At the center of this maneuver is Representative Prince Toles of District 8, currently chairing a special recess committee, a “temporary” leadership fix born of Speaker Koon’s compromise but now repurposed as a testing ground for Unity Party dominance.
Fallah’s offense? Refusing to kneel. He has been deliberate in aligning with President Boakai’s “Rescue Agenda” while publicly avoiding full party membership. “You cannot say you’re with the President but stand outside the Party,” one senior Unity Party operative told Truth in Ink. A blunter young partisan called it betrayal: “Fallah is eating from the victory but won’t call himself one of us.”
Even some party leaders whisper worry about how close Fallah has grown to Boakai while remaining politically unclaimed. “His proximity to the President is concerning,” a source close to Senator Moyer said. “To be that close and yet unaffiliated, that’s a no-no for us.”
The Unity Party has no commanding majority, barely a dozen lawmakers, and must negotiate with shifting coalitions to achieve its purge. The first target is the “Rule of Law Caucus,” an opposition-leaning bloc angry with Fallah for past legislative battles but unwilling to hand his seat to the ruling party.
“If Fallah goes, his replacement should come from our own,” one member told Truth in Ink. The Independent Bloc is pushing the same claim, seeing a power vacuum as an opportunity to grow.
That jockeying is already turning toxic. “Well, this is up to Boakai,” an independent lawmaker said coldly. “If they want a disorderly and disorganized legislature, we will give it to them. They are power-greedy and arrogant.”
This is not an isolated drama. It follows the script that toppled Speaker Koffa, rumors of his removal took off while he traveled with Boakai, only for Fallah to now face the same music after a trip alongside the President. “It signals weakness at the top or worse, quiet blessing,” political analyst J. Nyemah observed on OK FM.
Hence the whispered nickname that is sticking: “Traveling with Boakai is a curse.” One Liberty Party lawmaker told Truth in Ink: “Boakai is a curse to his own government. Travel with him and you return to chaos.”
Outside Capitol corridors, the spectacle is breeding cynicism. A shop owner in Red Light Market shrugged: “We thought Boakai would cool the country. But if every day they want to take chair from somebody, how we go forward?”
Political commentators privileged to the plot argued that this is not just about Fallah. It is about what kind of politics Boakai will preside over. Liberia’s constitutional framework gives the legislature wide autonomy; when the presidency is seen as leaning on its majority to punish independence, it revives memories of the turbulent Sirleaf and Taylor years when party lines strangled dissent and destabilized governance.
For a President elected to “rescue” Liberia’s fractured democracy, this power grab risks doing the opposite.
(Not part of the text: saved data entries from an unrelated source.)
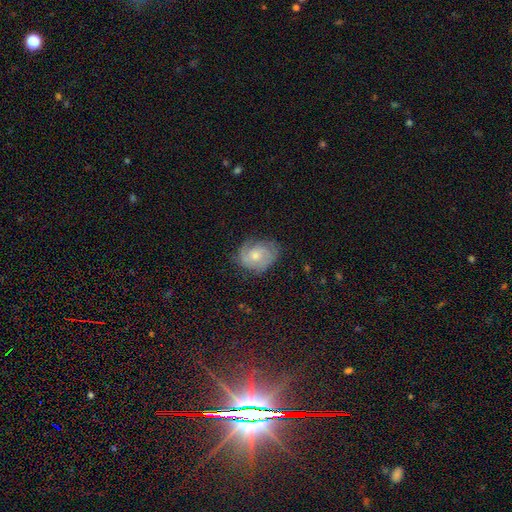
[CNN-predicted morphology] smooth-or-featured: featured or disk: 62% | smooth: 30% | star or artifact: 8%
  disk-edge-on: no: 97% | yes: 3%
    bar: no: 74% | weak: 23% | strong: 3%
    has-spiral-arms: yes: 88% | no: 12%
      spiral-winding: tight: 50% | medium: 37% | loose: 13%
      spiral-arm-count: 2: 45% | can't tell: 29% | 3: 13% | 1: 6% | 4: 3% | more than 4: 3%
    bulge-size: moderate: 52% | small: 40% | large: 4% | none: 3% | dominant: 1%
  merging: none: 67% | minor disturbance: 23% | major disturbance: 8% | merger: 1%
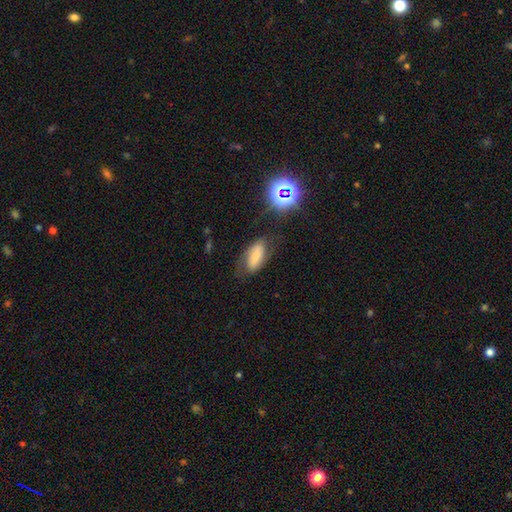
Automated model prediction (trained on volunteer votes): This appears to be a smooth galaxy with no disk features (54%) that is in between round and cigar-shaped (87%). Merging: none (61%).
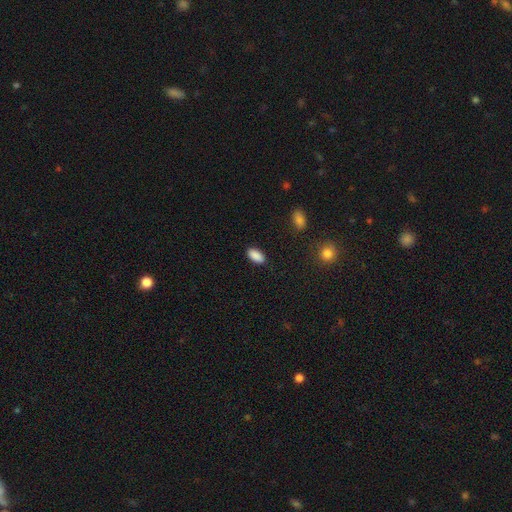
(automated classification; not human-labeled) Smooth or featured? Predicted: smooth (p=0.89). How rounded? Predicted: in between (p=0.92). Merging? Predicted: none (p=0.88).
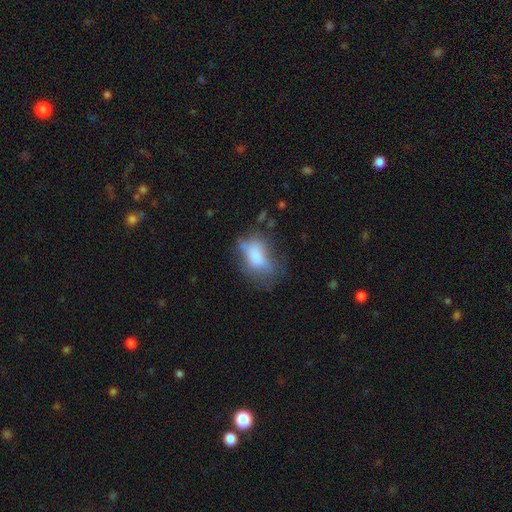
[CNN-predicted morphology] The model was most divided on "merging": none: 34%, major disturbance: 30%, minor disturbance: 28%, merger: 8%. More confident: how rounded — in between (85%); smooth or featured — smooth (68%).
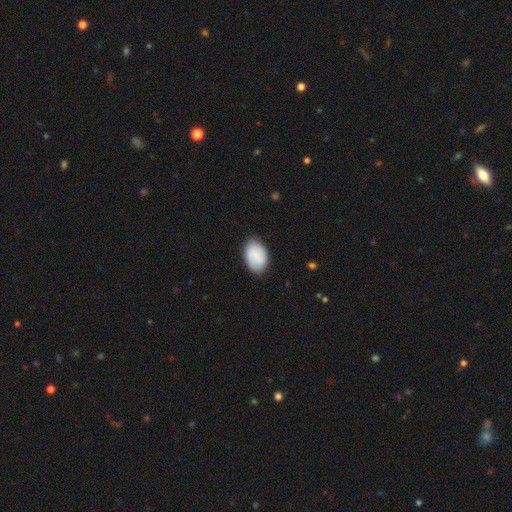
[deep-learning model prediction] Morphology: type=smooth (72%); roundness=in between (86%); merging=none (80%).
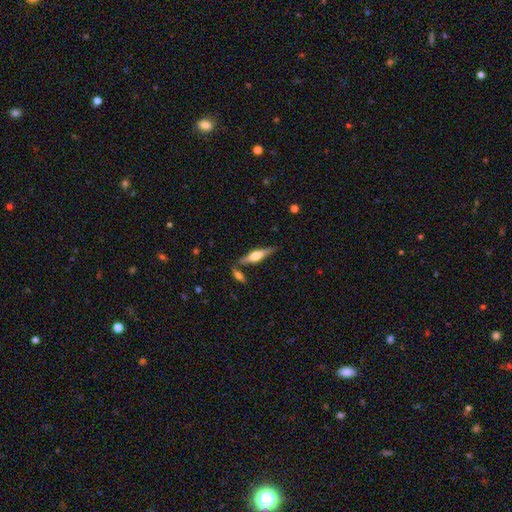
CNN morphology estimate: smooth_or_featured: featured or disk (p=0.64) [alt: smooth p=0.30]
disk_edge_on: yes (p=0.96) [alt: no p=0.04]
edge_on_bulge: rounded (p=0.87) [alt: boxy p=0.10]
merging: none (p=0.76) [alt: minor disturbance p=0.12]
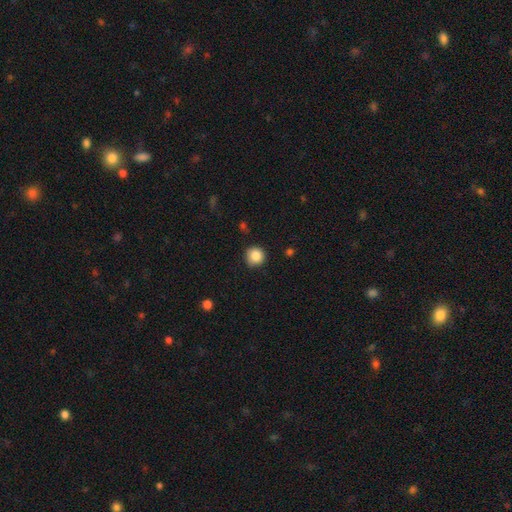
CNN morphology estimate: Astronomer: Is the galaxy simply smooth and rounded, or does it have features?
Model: smooth — 86%.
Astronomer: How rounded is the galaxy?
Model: round — 93%.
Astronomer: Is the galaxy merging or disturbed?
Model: none — 83%.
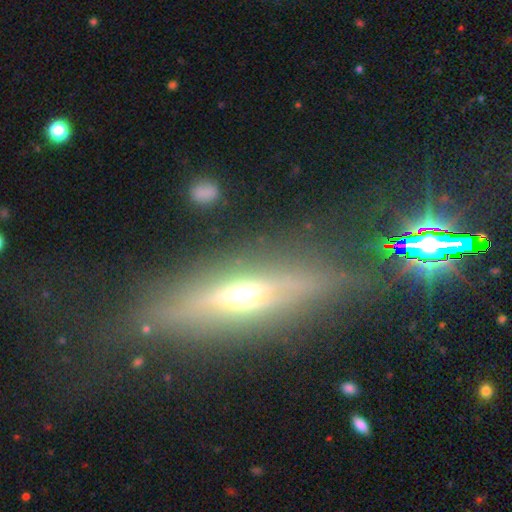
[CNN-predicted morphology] A featured or disk galaxy (59%) viewed edge-on (82%).

Vote fractions:
- Smooth or featured? featured or disk: 59% / smooth: 27% / star or artifact: 14%
- Edge-on disk? yes: 82% / no: 18%
- Merging? none: 72% / minor disturbance: 15% / major disturbance: 10% / merger: 3%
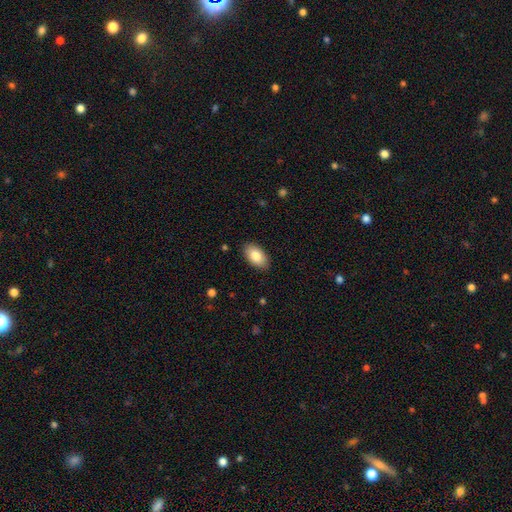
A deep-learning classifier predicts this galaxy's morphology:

The signal is unmistakable; join the party or risk political decapitation. Two House leaders have now traveled with the President and returned to find their power under siege. Coincidence or coordination, the message chills every would-be partner.
The Unity Party may with opposition support might be able to remove Fallah and claim the seat thereby consolidating power of the three branches of government but lose the trust that makes governance work.
And a President who campaigned to steady Liberia could instead deepen the fractures and leaves a legacy of being the most chaotic president in recent memory. Truth in Ink’s investigation continues…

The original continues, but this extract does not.